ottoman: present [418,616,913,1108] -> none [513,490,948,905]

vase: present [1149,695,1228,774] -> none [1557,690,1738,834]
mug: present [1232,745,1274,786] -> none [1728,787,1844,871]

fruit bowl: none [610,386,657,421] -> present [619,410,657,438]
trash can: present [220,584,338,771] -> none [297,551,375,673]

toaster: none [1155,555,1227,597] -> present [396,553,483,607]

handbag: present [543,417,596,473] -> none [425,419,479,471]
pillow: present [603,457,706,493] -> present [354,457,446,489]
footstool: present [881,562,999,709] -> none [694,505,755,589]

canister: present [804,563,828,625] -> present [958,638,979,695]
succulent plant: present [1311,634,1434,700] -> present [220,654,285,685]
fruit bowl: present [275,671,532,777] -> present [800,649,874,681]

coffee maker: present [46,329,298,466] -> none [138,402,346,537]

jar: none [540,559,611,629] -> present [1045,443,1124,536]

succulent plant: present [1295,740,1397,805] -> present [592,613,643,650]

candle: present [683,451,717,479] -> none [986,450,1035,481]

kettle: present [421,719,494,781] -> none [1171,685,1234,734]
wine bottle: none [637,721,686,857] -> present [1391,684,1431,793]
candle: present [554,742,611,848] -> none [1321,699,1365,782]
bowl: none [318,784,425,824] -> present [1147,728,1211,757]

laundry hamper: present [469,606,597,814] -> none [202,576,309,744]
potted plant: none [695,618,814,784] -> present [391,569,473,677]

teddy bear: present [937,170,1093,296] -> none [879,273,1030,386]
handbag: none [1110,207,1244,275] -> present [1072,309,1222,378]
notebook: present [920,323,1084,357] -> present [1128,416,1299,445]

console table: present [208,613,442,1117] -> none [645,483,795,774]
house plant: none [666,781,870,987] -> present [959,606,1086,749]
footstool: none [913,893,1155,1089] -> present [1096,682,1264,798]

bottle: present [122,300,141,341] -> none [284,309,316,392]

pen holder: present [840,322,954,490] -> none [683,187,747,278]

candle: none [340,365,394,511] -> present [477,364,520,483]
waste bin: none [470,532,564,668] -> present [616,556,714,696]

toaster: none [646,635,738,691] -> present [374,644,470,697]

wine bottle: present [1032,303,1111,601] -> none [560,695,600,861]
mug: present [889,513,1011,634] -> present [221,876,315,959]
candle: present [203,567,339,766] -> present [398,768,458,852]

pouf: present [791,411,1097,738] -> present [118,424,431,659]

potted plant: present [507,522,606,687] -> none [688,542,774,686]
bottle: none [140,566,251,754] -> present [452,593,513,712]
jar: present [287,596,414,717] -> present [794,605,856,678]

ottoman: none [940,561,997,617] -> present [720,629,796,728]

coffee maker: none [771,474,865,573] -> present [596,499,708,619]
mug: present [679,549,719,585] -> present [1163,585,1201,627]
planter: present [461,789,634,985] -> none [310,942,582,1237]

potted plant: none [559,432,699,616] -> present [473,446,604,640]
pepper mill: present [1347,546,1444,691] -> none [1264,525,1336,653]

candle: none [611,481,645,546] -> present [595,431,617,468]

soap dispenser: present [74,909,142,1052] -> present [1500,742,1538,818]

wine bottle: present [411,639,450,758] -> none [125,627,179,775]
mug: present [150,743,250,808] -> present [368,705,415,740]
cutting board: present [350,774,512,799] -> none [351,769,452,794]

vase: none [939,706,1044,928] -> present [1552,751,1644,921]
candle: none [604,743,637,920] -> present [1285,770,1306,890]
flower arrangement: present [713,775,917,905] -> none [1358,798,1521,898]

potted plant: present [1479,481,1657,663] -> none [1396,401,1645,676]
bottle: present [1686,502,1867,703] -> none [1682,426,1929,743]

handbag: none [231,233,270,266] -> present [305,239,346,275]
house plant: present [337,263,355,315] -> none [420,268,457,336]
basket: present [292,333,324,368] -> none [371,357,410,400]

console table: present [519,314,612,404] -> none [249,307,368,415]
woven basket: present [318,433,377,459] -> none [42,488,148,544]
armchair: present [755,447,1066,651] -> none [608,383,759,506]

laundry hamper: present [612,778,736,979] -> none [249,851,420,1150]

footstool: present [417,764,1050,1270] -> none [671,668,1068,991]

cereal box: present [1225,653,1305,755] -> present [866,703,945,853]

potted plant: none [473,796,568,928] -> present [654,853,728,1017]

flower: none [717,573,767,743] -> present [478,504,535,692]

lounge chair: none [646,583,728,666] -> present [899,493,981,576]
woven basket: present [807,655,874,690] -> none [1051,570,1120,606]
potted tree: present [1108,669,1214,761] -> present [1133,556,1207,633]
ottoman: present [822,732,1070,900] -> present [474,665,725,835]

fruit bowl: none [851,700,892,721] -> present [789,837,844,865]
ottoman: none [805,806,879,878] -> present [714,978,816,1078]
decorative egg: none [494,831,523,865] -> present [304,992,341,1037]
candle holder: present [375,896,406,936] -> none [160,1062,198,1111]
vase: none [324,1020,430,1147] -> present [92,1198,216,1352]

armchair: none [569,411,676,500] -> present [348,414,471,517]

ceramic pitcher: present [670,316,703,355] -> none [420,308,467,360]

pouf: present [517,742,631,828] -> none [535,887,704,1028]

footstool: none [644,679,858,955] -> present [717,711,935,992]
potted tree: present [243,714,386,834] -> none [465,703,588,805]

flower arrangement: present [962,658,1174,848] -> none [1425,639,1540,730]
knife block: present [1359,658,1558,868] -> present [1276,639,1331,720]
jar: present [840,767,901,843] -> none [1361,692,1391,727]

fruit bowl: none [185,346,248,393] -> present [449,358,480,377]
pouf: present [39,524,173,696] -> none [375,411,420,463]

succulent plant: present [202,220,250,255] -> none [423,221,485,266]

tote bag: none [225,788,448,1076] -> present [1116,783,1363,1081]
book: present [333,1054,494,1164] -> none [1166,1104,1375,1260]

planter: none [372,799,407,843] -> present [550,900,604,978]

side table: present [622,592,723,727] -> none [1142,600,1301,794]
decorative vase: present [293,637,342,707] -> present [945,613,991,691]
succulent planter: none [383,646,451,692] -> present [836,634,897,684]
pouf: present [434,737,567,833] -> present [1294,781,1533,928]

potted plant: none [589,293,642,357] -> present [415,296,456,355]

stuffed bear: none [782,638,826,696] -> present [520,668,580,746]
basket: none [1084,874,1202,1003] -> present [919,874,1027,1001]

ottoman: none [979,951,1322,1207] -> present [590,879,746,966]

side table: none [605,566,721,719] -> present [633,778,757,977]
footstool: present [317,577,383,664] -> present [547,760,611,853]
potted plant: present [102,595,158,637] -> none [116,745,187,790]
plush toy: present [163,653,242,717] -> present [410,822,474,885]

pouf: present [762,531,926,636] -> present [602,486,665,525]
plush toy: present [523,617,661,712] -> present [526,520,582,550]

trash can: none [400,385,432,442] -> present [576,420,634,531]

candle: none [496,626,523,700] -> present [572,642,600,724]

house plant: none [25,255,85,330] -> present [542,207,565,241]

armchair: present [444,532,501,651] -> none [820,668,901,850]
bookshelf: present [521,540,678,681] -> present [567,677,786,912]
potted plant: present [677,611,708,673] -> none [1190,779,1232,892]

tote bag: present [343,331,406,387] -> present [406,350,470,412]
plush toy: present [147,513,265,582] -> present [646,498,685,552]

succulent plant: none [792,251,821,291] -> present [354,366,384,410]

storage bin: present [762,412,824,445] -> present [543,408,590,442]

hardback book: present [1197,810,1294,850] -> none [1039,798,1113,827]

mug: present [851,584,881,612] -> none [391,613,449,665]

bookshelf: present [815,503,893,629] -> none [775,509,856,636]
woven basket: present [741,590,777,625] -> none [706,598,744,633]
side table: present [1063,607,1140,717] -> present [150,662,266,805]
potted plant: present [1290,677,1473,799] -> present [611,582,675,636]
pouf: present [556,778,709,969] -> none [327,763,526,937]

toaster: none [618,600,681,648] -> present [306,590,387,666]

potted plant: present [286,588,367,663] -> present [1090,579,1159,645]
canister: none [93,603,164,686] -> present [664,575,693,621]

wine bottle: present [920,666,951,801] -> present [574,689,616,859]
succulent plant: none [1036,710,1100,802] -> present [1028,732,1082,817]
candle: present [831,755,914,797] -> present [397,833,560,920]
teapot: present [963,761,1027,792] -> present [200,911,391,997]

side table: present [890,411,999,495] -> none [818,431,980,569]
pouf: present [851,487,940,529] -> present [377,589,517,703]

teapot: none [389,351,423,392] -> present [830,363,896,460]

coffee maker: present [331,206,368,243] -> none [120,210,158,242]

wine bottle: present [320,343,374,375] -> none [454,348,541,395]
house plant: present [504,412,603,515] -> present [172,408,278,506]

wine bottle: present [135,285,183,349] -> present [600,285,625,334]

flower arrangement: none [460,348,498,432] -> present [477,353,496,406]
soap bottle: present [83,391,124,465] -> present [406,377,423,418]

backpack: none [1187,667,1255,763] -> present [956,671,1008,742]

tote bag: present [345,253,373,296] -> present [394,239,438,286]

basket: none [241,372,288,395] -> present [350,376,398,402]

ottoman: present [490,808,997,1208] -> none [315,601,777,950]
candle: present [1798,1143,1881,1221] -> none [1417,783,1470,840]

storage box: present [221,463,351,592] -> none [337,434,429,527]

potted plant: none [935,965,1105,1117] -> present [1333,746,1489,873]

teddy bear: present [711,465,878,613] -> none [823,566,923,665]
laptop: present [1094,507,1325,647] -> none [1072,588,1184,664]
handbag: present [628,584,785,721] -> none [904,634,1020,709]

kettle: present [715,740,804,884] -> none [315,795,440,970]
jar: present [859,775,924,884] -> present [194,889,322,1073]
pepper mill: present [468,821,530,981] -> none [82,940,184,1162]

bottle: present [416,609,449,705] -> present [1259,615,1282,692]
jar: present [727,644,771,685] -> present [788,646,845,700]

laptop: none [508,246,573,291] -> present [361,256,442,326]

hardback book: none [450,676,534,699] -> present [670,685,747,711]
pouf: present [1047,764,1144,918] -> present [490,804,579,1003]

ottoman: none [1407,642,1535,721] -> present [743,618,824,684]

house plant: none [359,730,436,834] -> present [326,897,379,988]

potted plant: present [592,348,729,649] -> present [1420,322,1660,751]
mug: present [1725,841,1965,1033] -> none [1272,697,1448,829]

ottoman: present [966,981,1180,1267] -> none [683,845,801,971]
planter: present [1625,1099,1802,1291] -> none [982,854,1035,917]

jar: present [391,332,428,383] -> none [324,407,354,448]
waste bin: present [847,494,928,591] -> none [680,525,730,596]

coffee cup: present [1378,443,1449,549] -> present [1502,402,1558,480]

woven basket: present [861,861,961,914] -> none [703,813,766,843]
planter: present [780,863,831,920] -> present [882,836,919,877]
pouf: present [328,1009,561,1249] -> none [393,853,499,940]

· · ·

» TASK ITEM: Copy each line of the listing that includes "console".

» OUTPUT OF THE EXERCISE:
console table: present [208,613,442,1117] -> none [645,483,795,774]
console table: present [519,314,612,404] -> none [249,307,368,415]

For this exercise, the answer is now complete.